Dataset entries
____________________

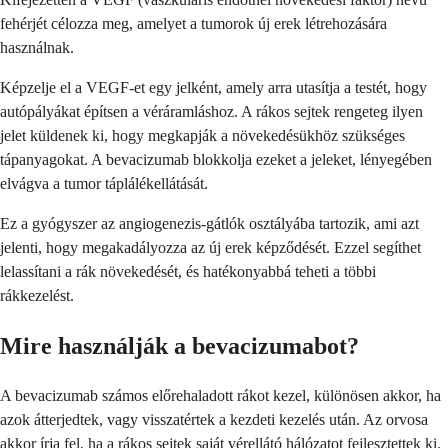
fehérjét célozza meg, amelyet a tumorok új erek létrehozására
használnak.
Képzelje el a VEGF-et egy jelként, amely arra utasítja a testét, hogy
autópályákat építsen a véráramláshoz. A rákos sejtek rengeteg ilyen
jelet küldenek ki, hogy megkapják a növekedésükhöz szükséges
tápanyagokat. A bevacizumab blokkolja ezeket a jeleket, lényegében
elvágva a tumor táplálékellátását.
Ez a gyógyszer az angiogenezis-gátlók osztályába tartozik, ami azt
jelenti, hogy megakadályozza az új erek képződését. Ezzel segíthet
lelassítani a rák növekedését, és hatékonyabbá teheti a többi
rákkezelést.
Mire használják a bevacizumabot?
A bevacizumab számos előrehaladott rákot kezel, különösen akkor, ha
azok átterjedtek, vagy visszatértek a kezdeti kezelés után. Az orvosa
akkor írja fel, ha a rákos sejtek saját vérellátó hálózatot fejlesztettek ki.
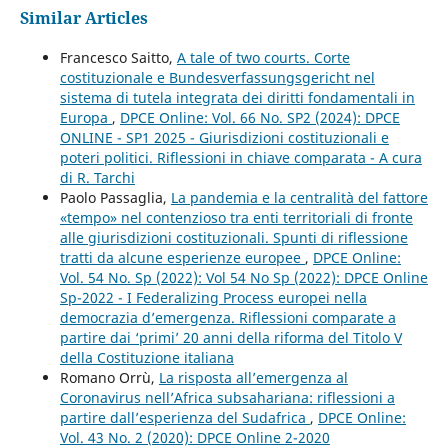
Similar Articles
Francesco Saitto,
A tale of two courts. Corte
costituzionale e Bundesverfassungsgericht nel
sistema di tutela integrata dei diritti fondamentali in
Europa
,
DPCE Online: Vol. 66 No. SP2 (2024): DPCE
ONLINE - SP1 2025 - Giurisdizioni costituzionali e
poteri politici. Riflessioni in chiave comparata - A cura
di R. Tarchi
Paolo Passaglia,
La pandemia e la centralità del fattore
«tempo» nel contenzioso tra enti territoriali di fronte
alle giurisdizioni costituzionali. Spunti di riflessione
tratti da alcune esperienze europee
,
DPCE Online:
Vol. 54 No. Sp (2022): Vol 54 No Sp (2022): DPCE Online
Sp-2022 - I Federalizing Process europei nella
democrazia d’emergenza. Riflessioni comparate a
partire dai ‘primi’ 20 anni della riforma del Titolo V
della Costituzione italiana
Romano Orrù,
La risposta all’emergenza al
Coronavirus nell’Africa subsahariana: riflessioni a
partire dall’esperienza del Sudafrica
,
DPCE Online:
Vol. 43 No. 2 (2020): DPCE Online 2-2020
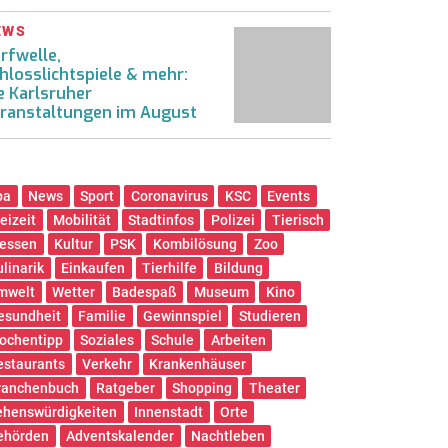
EWS
rfwelle,
hlosslichtspiele & mehr:
e Karlsruher
ranstaltungen im August
pa
News
Sport
Coronavirus
KSC
Events
eizeit
Mobilität
Stadtinfos
Polizei
Tierisch
essen
Kultur
PSK
Kombilösung
Zoo
ulinarik
Einkaufen
Tierhilfe
Bildung
mwelt
Wetter
Badespaß
Museum
Kino
esundheit
Familie
Gewinnspiel
Studieren
ochentipp
Soziales
Schule
Arbeiten
estaurants
Verkehr
Krankenhäuser
ranchenbuch
Ratgeber
Shopping
Theater
ehenswürdigkeiten
Innenstadt
Orte
ehörden
Adventskalender
Nachtleben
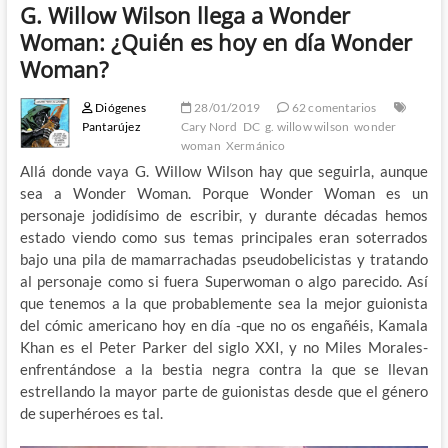
G. Willow Wilson llega a Wonder
Woman: ¿Quién es hoy en día Wonder
Woman?
Diógenes
28/01/2019
62 comentarios
Pantarújez
Cary Nord
DC
g. willow wilson
wonder
woman
Xermánico
Allá donde vaya G. Willow Wilson hay que seguirla, aunque
sea a Wonder Woman. Porque Wonder Woman es un
personaje jodidísimo de escribir, y durante décadas hemos
estado viendo como sus temas principales eran soterrados
bajo una pila de mamarrachadas pseudobelicistas y tratando
al personaje como si fuera Superwoman o algo parecido. Así
que tenemos a la que probablemente sea la mejor guionista
del cómic americano hoy en día -que no os engañéis, Kamala
Khan es el Peter Parker del siglo XXI, y no Miles Morales-
enfrentándose a la bestia negra contra la que se llevan
estrellando la mayor parte de guionistas desde que el género
de superhéroes es tal.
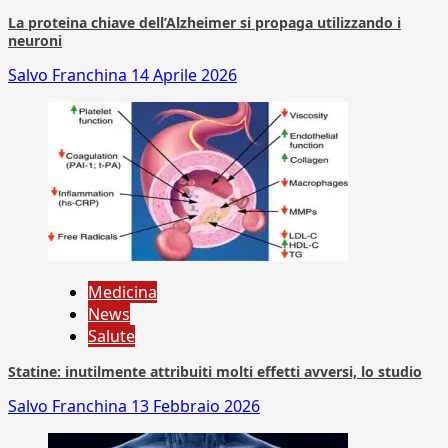
La proteina chiave dell’Alzheimer si propaga utilizzando i
neuroni
Salvo Franchina
14 Aprile 2026
Medicina
News
Salute
Statine: inutilmente attribuiti molti effetti avversi, lo studio
Salvo Franchina
13 Febbraio 2026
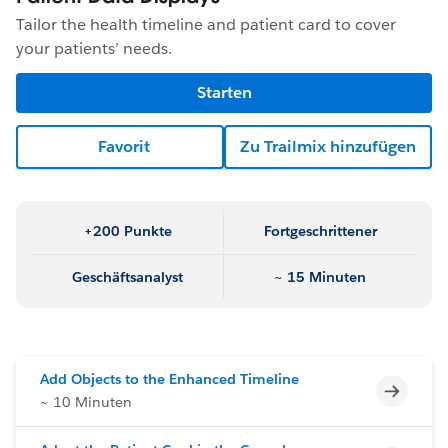
Tailor the health timeline and patient card to cover
your patients’ needs.
Starten
Favorit
Zu Trailmix hinzufügen
+200 Punkte
Fortgeschrittener
Geschäftsanalyst
~ 15 Minuten
Add Objects to the Enhanced Timeline
Unvoll
~ 10 Minuten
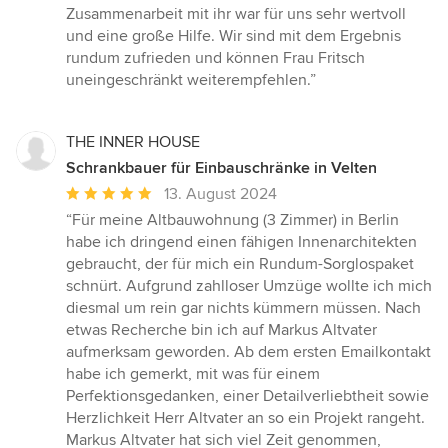
Zusammenarbeit mit ihr war für uns sehr wertvoll
und eine große Hilfe. Wir sind mit dem Ergebnis
rundum zufrieden und können Frau Fritsch
uneingeschränkt weiterempfehlen.”
THE INNER HOUSE
Schrankbauer für Einbauschränke in Velten
Durchschnittliche
13. August 2024
Bewertung:
“Für meine Altbauwohnung (3 Zimmer) in Berlin
5
habe ich dringend einen fähigen Innenarchitekten
von
gebraucht, der für mich ein Rundum-Sorglospaket
5
schnürt. Aufgrund zahlloser Umzüge wollte ich mich
Sternen
diesmal um rein gar nichts kümmern müssen. Nach
etwas Recherche bin ich auf Markus Altvater
aufmerksam geworden. Ab dem ersten Emailkontakt
habe ich gemerkt, mit was für einem
Perfektionsgedanken, einer Detailverliebtheit sowie
Herzlichkeit Herr Altvater an so ein Projekt rangeht.
Markus Altvater hat sich viel Zeit genommen,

____________________

◆ Assignment: Please find every line in the records that contains the word "Markus", and copy it out.

◆ Solution for this task:
etwas Recherche bin ich auf Markus Altvater
Markus Altvater hat sich viel Zeit genommen,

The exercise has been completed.